TopCareer.id – Otoritas Jasa Keuangan (OJK) menegaskan bahwa penagih utang atau debt collector memiliki aturan dan batasan saat menagih utang.
Kepala Eksekutif Pengawas Perilaku Pelaku Usaha Jasa Keuangan, Edukasi, dan Pelindungan Konsumen OJK Dicky Kartikoyono mengatakan, aturan ini sudah dimuat dalam Peraturan OJK (POJK) nomor 22 Tahun 2023.
“Dalam ketentuan ini, waktu penagihan yang wajar adalah pukul 8 pagi sampai dengan 8 malam dari hari Senin sampai dengan hari Sabtu,” kata Dicky dalam konferensi pers virtual, Selasa (5/5/2026).
Selain itu, debt collector hanya boleh menagih kepada debitur dan tidak diizinkan melakukan penagihan ke pihak lain termasuk kontak darurat atau kantor yang diberikan oleh debitur.
Pelaku Usaha Jasa Keuangan (PUJK) juga diwajibkan untuk memastikan penagihan dilakukan tidak dengan cara mengancam, kekerasan, atau tindakan yang mempermalukan konsumen.
Baca Juga: Tak Hanya Kurang Literasi Digital, Scam Juga Incar Korban Lewat Kesepian
Dicky menambahkan, untuk menegakkan hukum dan melindungi konsumen saat ada penagihan, ada beberapa langkah yang dilakukan.
Pertama, melakukan verifikasi dan permintaan keterangan kepada PUJK serta petugas penagihan yang terlibat, untuk memastikan ada tidaknya indikasi pelanggaran terkait perilaku dalam penagihan.
Kedua, PUJK juga diwajibkan secara rutin memberikan pelatihan kepada tugas penagihan baik petugas penagihan internal maupun alih daya (outsourcing), soal tata cara penagihan yang baik.
“Kami juga meminta agar PUJK senantiasa memonitor pengaduan yang terkait dengan petugas penagihan yang dilaporkan pada APPK, untuk memastikan penyelesaian pengaduan tersebut apabila terdapat pelanggaran,” kata Dicky.

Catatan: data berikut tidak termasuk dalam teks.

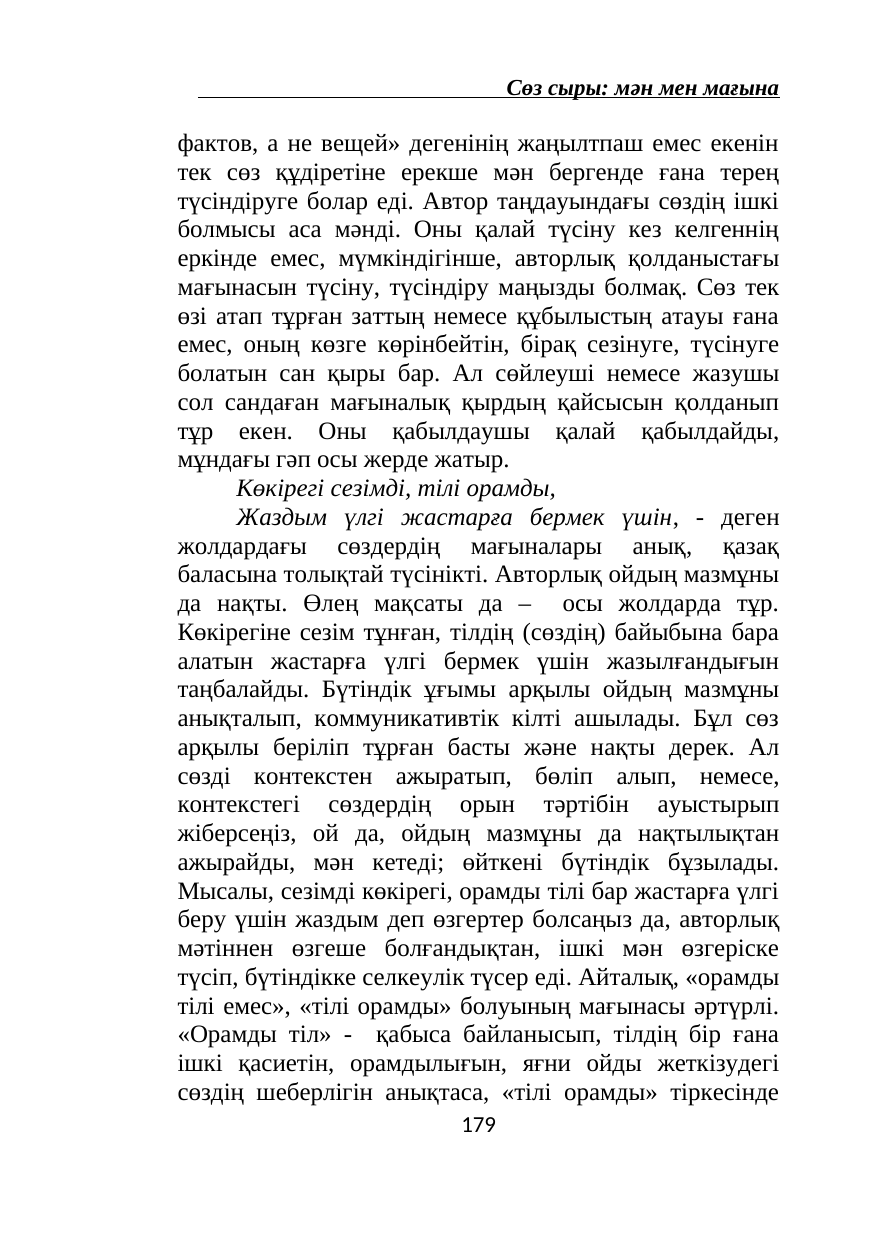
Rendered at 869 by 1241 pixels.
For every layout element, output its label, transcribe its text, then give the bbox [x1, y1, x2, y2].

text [177, 502, 779, 1106]
text Көкірегі сезімді, тілі орамды, [177, 473, 779, 502]
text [177, 128, 779, 473]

Ketiga, PUJK diminta selalu memperbaiki SOP (Standar Operasional Prosedur) atau kebijakan penagihannya.
“Kami juga bisa mengenakan sanksi berupa denda kepada yang terbukti bersalah dan mengirimkan peringatan tertulis kepada pengurus PUJK,” kata Dicky.
Baca Juga: Scam dan Fraud Bikin RI Rugi Rp 9,1 Triliun
Ia mengatakan, sanksi-sanksi ini dapat terakumulasi setelah proses pemeriksaan selesai dan terbukti adanya pelanggaran.
Menurutnya, OJK selalu berkoordinasi dengan aparat penegak hukum untuk mengusut tuntas setiap laporan tindakan kasar oleh petugas penagihan.
OJK juga mendorong PUJK memperketat pengawasan internal mereka, khususnya dalam memonitor aktivitas pihak ketiga yang bekerja sama dengan mereka dalam melakukan penagihan.
Dicky menyebut, sejak 2024 sampai 2026, OJK sudah memberikan 63 sanksi administratif kepada 58 PUJK, jika mereka atau pihak ketiga yang bekerja sama dengannya terbukti menagih dengan cara yang tidak sesuai aturan.